The Common Waters Demonstration Project is a celebration of Lady Bird Lake by intersecting art, activism, environment, and community with a collaborative art installation to inform the Trail Conservancy’s Art + Culture Plan. The Common Waters project highlights the beauty and importance of Lady Bird Lake, the heart and common connector behind the Austin community.
Artists Rejina Thomas, Ruben Esquivel, and Taylor Davis designed, fabricated, and installed a 10’ x 15’ floating wetland on Lady Bird Lake. These artists have a profound understanding of the history and culture of the minority communities in Austin and have a shared goal of honoring those communities. TTC, an environmental artist, Stacy Levy, and Austin-based curator, Public City, joined together with these artists to make this goal a reality.
The wetland is comprised of two components, the wetland and a natural sculpture that takes the shape of a nest. Nests are symbols of safety, home, and protection. This nest serves as the ephemeral shelter for a floating wetland of native plants that are designed to filter and clean toxins from the lake. In conjunction, when we protect the minority communities of Austin, who have been the backbone of cultural creation for generations, we can also begin to clean the toxins of our city’s ancestral trauma. The main material of the sculpture, dried invasive bamboo, symbolizes the rapidly spreading change that the city faces today and how it is our responsibility to be the change for the future.
Common Waters serves as a reminder that Lady Bird Lake is an essential part of our city’s identity and how we can come together as a community to protect it and each other for future generations.
A celebration day was held on May 14, 2022. The day started with a community build with artists that was held at the Waller Beach boat launch just west of I-35 on the north shore. Volunteers joined in to help install the plants on the floating wetland and then assisted in placing the artistic “nest” in its place. A’lante Flamenco provided music and dancing for those in attendance on this special day. At noon, a team from Watershed Protection launched their boat onto the water with the floating wetland in tow while local musician, Ephraim Owens, provided a serenade on the ride for those driving the boat as well as the TTC team, volunteers, and onlookers kayaking and paddle boarding along. The wetland was met at Lakeshore on the south shore near Pleasant Valley by a cheering crowd. The artist team and TTC worked to pull the wetland off the barge and attach it onto previously set anchors in the lake. Future Front X Sustain the Mag was talking to people about inclusivity on the Trail and Art Spark by Body Shift and provided an original dance performance for the day. A blessing was given and the artist team spoke about their beautiful creation. The Trail Conservancy, AIPP, PARD, and Watershed all spoke and shared their thanks and appreciation for the collaboration. This was truly a magnificent day that will be cherished for years to come.
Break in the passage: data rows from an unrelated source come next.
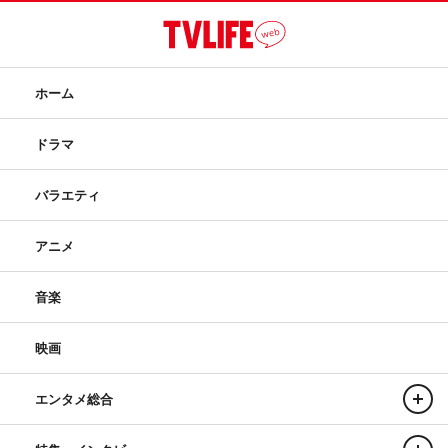
ホーム
ドラマ
バラエティ
アニメ
音楽
映画
エンタメ総合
This project is a collaboration with the Watershed Protection Department’s Shoreline Stewardship Program, Austin Parks and Recreation, Austin Art in Public Places, The Bill Wood Foundation, Susan Vaughan Foundation, Still Water Foundation, Urban Land Institute, and Mary and Howard Yancy. We are incredibly grateful to our event sponsors: Walter P. Moore, Lorraine “Grandma” Camacho Activity Center, Art Spark/Body Shift, Future Front Martin Ecosystems, JuiceLand, Weird Tea & Beverages, Siete, and Eischen General Contracting. This day wouldn’t have been possible without their support.
Meet the Artists
Taylor Davis is a landscape architect, artist, and curator who is passionate about the intersection of landscape and public art. Her work explores how natural and urban environments can be intertwined. She has investigated cultural preservation and land stewardship in the historic Dallas Freedom Community and the possibilities of carbon sequestration in urban landscapes. Recently, she curated the show Exotify Elsewhere with Grace Sanabria, exploring the oppression and exclusion of the culture and bodies of women of color.
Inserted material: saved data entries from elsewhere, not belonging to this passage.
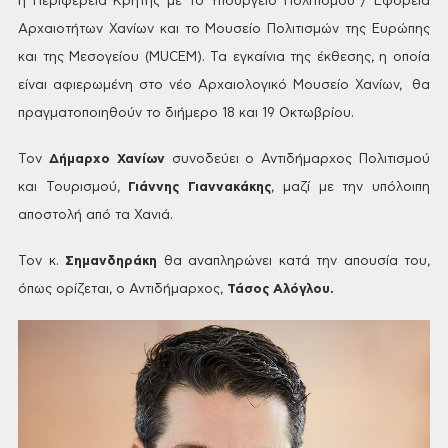
η Περιφέρεια
Κρήτης με το Υπουργείο Πολιτισμού / Εφορεία
Αρχαιοτήτων Χανίων και το Μουσείο
Πολιτισμών της Ευρώπης
και της Μεσογείου (ΜUCEM). Τα εγκαίνια της έκθεσης, η οποία
είναι
αφιερωμένη στο νέο Αρχαιολογικό Μουσείο Χανίων,
θα
πραγματοποιηθούν το διήμερο 18 και 19 Οκτωβρίου.
Τον
Δήμαρχο Χανίων
συνοδεύει ο
Αντιδήμαρχος Πολιτισμού
και Τουρισμού,
Γιάννης
Γιαννακάκης
, μαζί με την υπόλοιπη
αποστολή από τα Χανιά.
Τον κ.
Σημανδηράκη
θα
αναπληρώνει κατά την απουσία του,
όπως ορίζεται, ο Αντιδήμαρχος,
Τάσος Αλόγλου.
Ruben Esquivel is an artist and a creative maker of Mexican, Spanish, and Native American descent born in Austin, Texas. Ruben is a muralist, canvas artist, and designer and credits his exposure to various creative outlets growing up to pursuing a multidisciplinary art career. After studying art history in Italy in 2013, Ruben returned to Austin and completed an internship with a local art collective that led to a full-time position. Since then, Ruben has immersed himself in the creative industry through artist management, event production, mural painting, and graphic design. In 2021, Ruben founded East End Eclectic, a creative agency that serves artists through management services and consulting. His current focus is expanding his portfolio and creating large scale murals in his hometown.
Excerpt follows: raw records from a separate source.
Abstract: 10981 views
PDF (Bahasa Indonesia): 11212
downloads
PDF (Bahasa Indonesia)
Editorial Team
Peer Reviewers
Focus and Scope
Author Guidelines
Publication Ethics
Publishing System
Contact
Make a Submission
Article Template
Rejina Thomas is a maker of art, connector of culture, and creator of community. Her acclaimed artwork is widely held in many collections around the world and her clients range from Ann Richards, the Democratic National Convention, Human Rights Commission, to the Queen of England. Thomas ignited Austin’s eastside arts scene with her Pine Street Station Studios, and her thought-provoking exhibit Ascension was shown recently at the George Washington Carver Museum in Oct. 2017 through Feb. 2018.